#### TASK INSTRUCTIONS
An exact restatement of the data is required, with the images omitted.

#### DATASET CONTENT
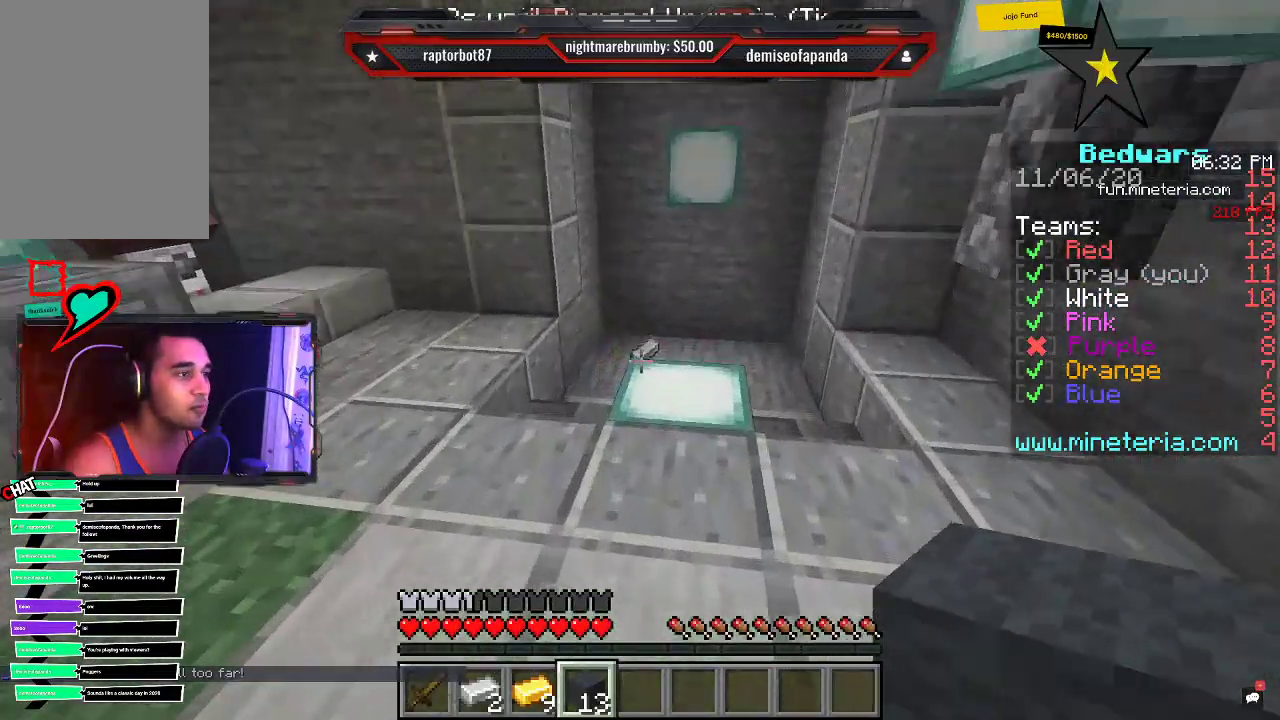
{"keys": ["w"], "mouse": [], "events": []}
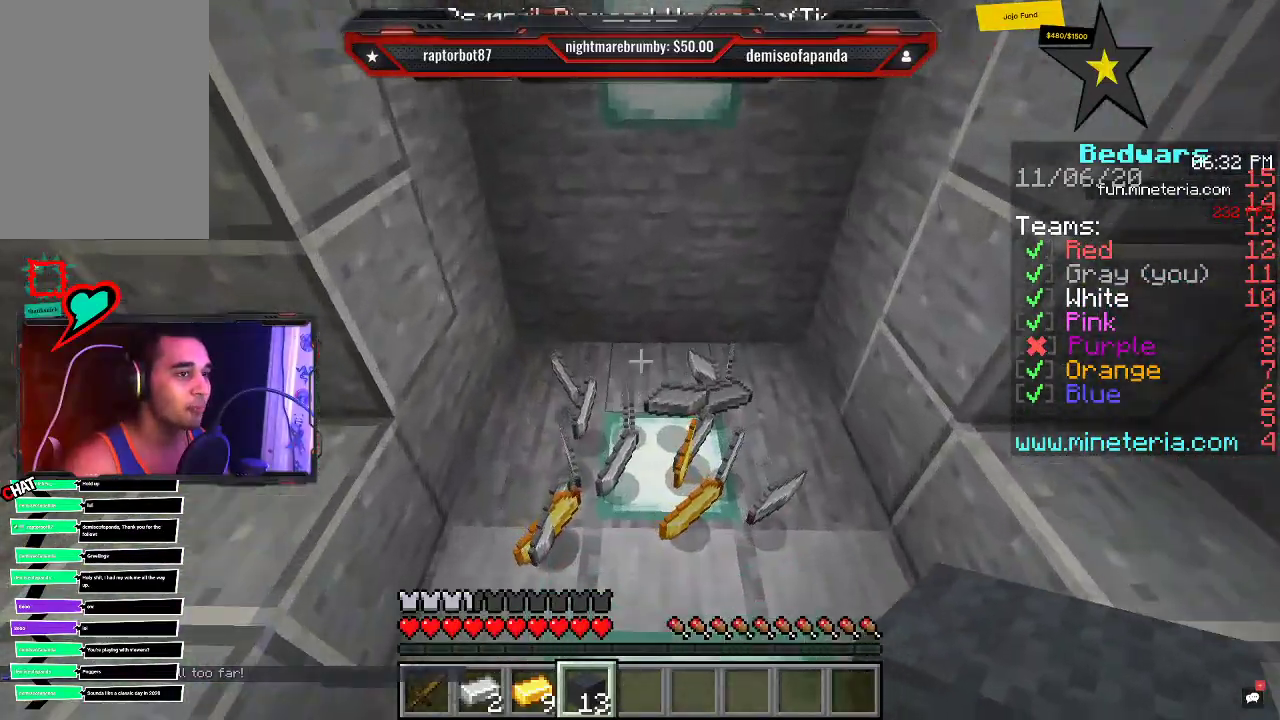
{"keys": ["w"], "mouse": [], "events": []}
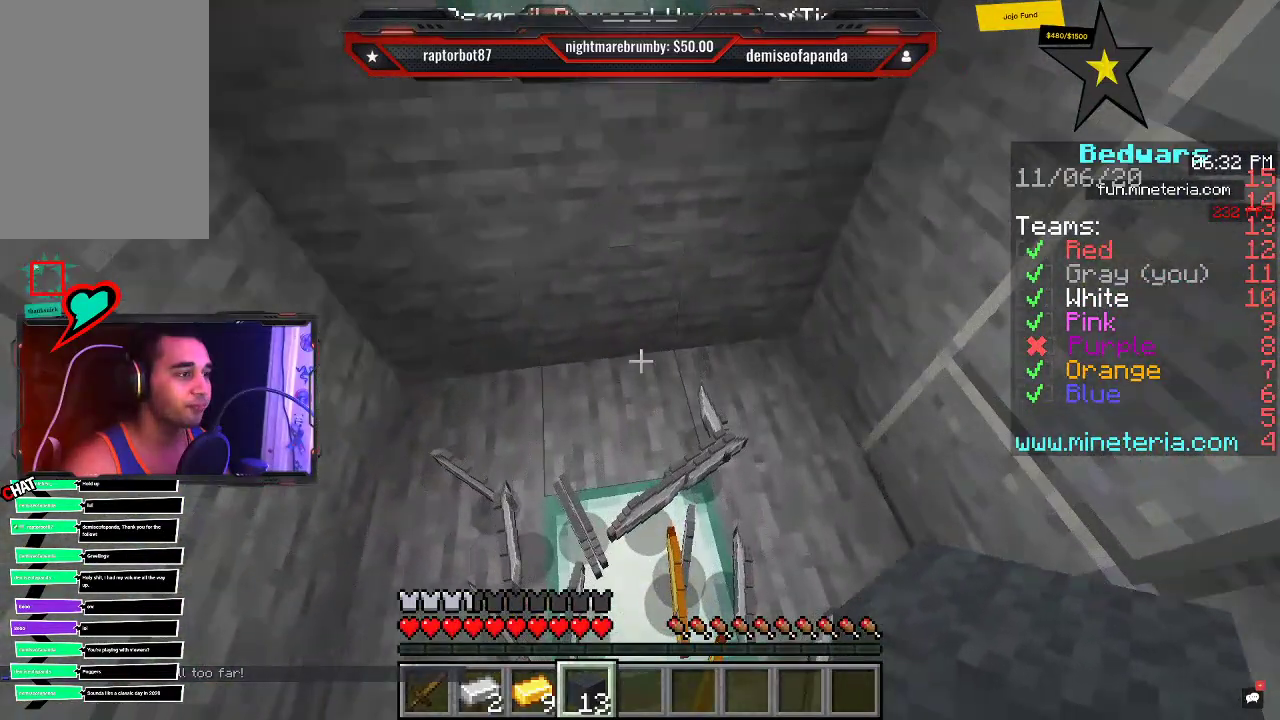
{"keys": ["d", "w"], "mouse": [], "events": [[483, "d", "down"]]}
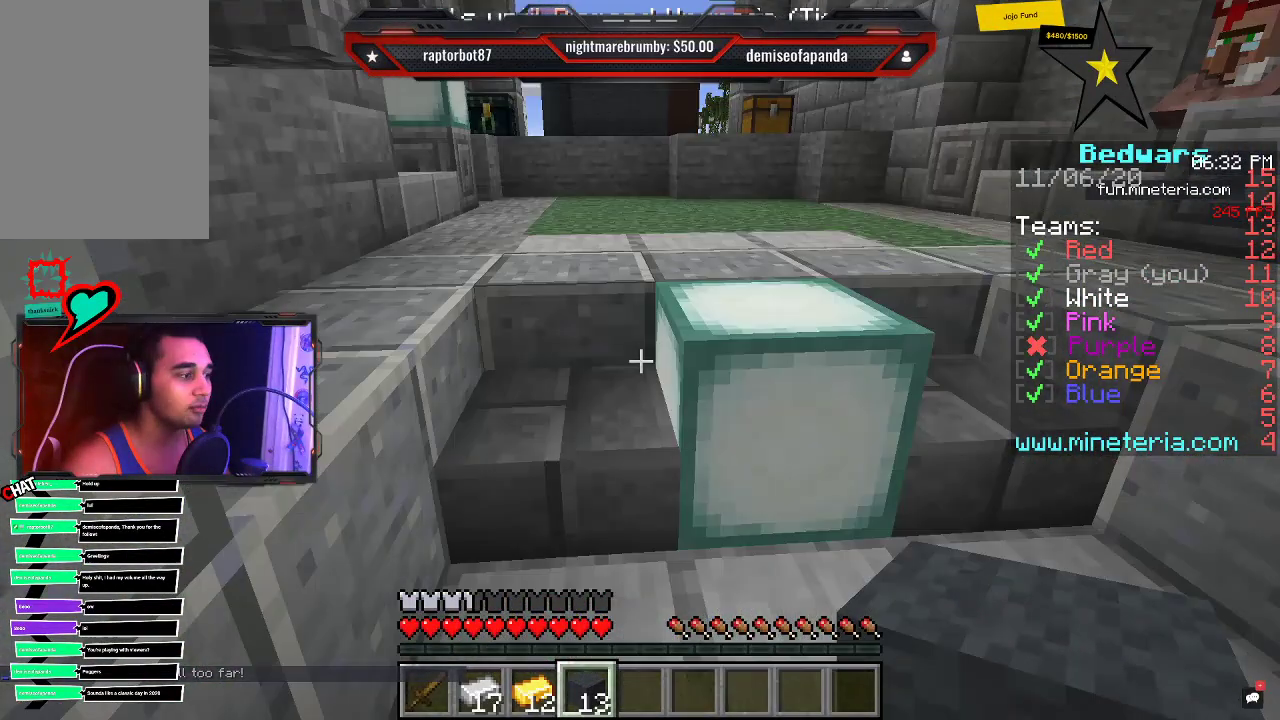
{"keys": ["d", "w"], "mouse": [], "events": []}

#### TASK SOLUTION
{"keys": ["w"], "mouse": [], "events": []}
{"keys": ["w"], "mouse": [], "events": []}
{"keys": ["d", "w"], "mouse": [], "events": [[483, "d", "down"]]}
{"keys": ["d", "w"], "mouse": [], "events": []}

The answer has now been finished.